**Problem to solve**
Please print every record exactly as it stands, leaving out the pictures.

——————

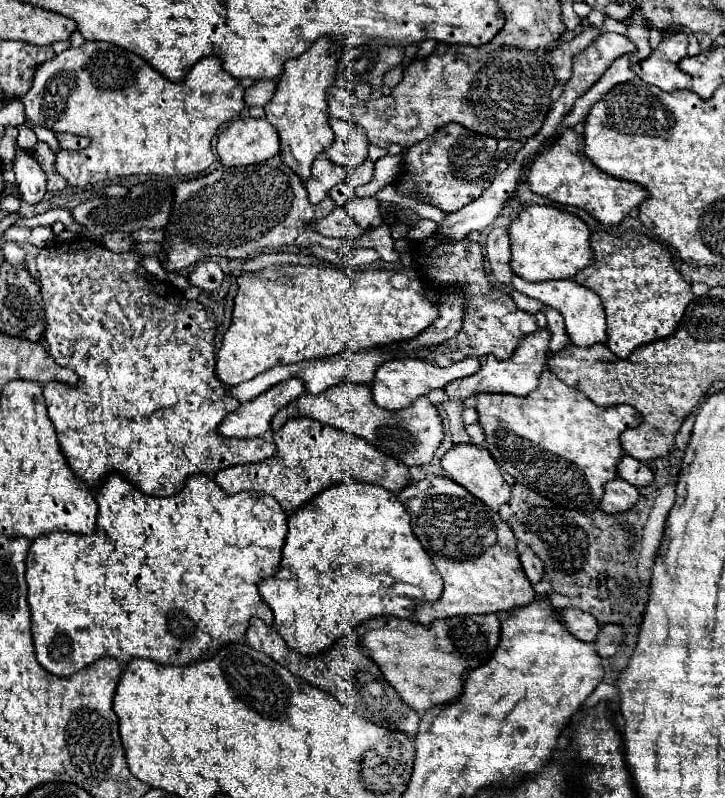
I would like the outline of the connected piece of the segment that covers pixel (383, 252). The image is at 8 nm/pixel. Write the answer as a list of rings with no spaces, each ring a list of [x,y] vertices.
[[[382,223],[376,229],[365,231],[362,233],[362,237],[354,239],[352,245],[354,247],[370,247],[370,249],[378,251],[382,261],[388,261],[388,263],[396,263],[402,257],[400,253],[394,251],[394,239],[392,239],[390,227],[386,223]]]

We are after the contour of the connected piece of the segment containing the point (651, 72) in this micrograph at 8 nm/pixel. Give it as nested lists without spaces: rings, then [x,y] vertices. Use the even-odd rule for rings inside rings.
[[[676,33],[664,39],[648,59],[632,65],[632,71],[648,85],[656,85],[662,91],[678,91],[690,85],[690,75],[676,65],[686,57],[688,39],[686,33]]]

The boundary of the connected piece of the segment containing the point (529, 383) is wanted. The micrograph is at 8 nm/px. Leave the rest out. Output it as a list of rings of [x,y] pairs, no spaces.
[[[536,331],[536,333],[520,339],[520,345],[516,347],[516,351],[512,353],[510,359],[500,361],[500,359],[492,359],[488,355],[476,375],[468,377],[468,379],[460,379],[460,381],[448,383],[448,387],[444,387],[444,393],[450,399],[454,399],[454,401],[464,401],[468,397],[476,397],[478,393],[506,393],[506,395],[526,397],[528,393],[532,393],[536,389],[540,371],[546,365],[548,339],[550,339],[550,333],[548,331]]]

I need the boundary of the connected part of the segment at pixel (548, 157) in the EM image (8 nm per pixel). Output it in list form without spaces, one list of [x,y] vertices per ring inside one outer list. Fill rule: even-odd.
[[[574,129],[564,131],[550,147],[546,147],[530,165],[528,185],[534,193],[544,195],[560,205],[572,205],[588,211],[598,223],[618,227],[626,215],[636,209],[646,197],[648,191],[636,183],[624,183],[622,179],[612,179],[604,175],[590,159],[586,159],[582,149],[582,137],[576,137]]]

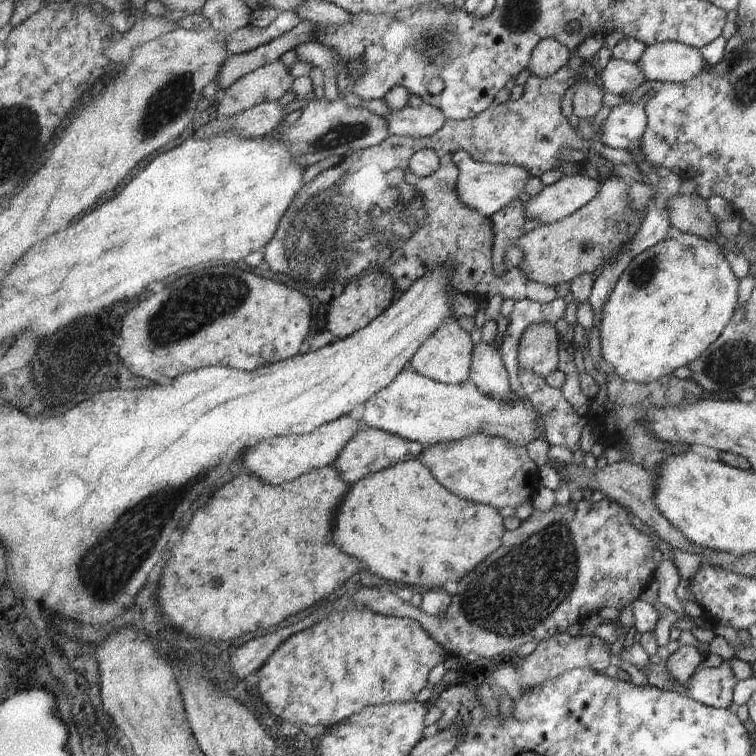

——————

**Expected answer**
I would like the outline of the connected piece of the segment that covers pixel (383, 252). The image is at 8 nm/pixel. Write the answer as a list of rings with no spaces, each ring a list of [x,y] vertices.
[[[382,223],[376,229],[365,231],[362,233],[362,237],[354,239],[352,245],[354,247],[370,247],[370,249],[378,251],[382,261],[388,261],[388,263],[396,263],[402,257],[400,253],[394,251],[394,239],[392,239],[390,227],[386,223]]]

We are after the contour of the connected piece of the segment containing the point (651, 72) in this micrograph at 8 nm/pixel. Give it as nested lists without spaces: rings, then [x,y] vertices. Use the even-odd rule for rings inside rings.
[[[676,33],[664,39],[648,59],[632,65],[632,71],[648,85],[656,85],[662,91],[678,91],[690,85],[690,75],[676,65],[686,57],[688,39],[686,33]]]

The boundary of the connected piece of the segment containing the point (529, 383) is wanted. The micrograph is at 8 nm/px. Leave the rest out. Output it as a list of rings of [x,y] pairs, no spaces.
[[[536,331],[536,333],[520,339],[520,345],[516,347],[516,351],[512,353],[510,359],[500,361],[500,359],[492,359],[488,355],[476,375],[468,377],[468,379],[460,379],[460,381],[448,383],[448,387],[444,387],[444,393],[450,399],[454,399],[454,401],[464,401],[468,397],[476,397],[478,393],[506,393],[506,395],[526,397],[528,393],[532,393],[536,389],[540,371],[546,365],[548,339],[550,339],[550,333],[548,331]]]

I need the boundary of the connected part of the segment at pixel (548, 157) in the EM image (8 nm per pixel). Output it in list form without spaces, one list of [x,y] vertices per ring inside one outer list. Fill rule: even-odd.
[[[574,129],[564,131],[550,147],[546,147],[530,165],[528,185],[534,193],[544,195],[560,205],[572,205],[588,211],[598,223],[618,227],[626,215],[636,209],[646,197],[648,191],[636,183],[624,183],[622,179],[612,179],[604,175],[590,159],[586,159],[582,149],[582,137],[576,137]]]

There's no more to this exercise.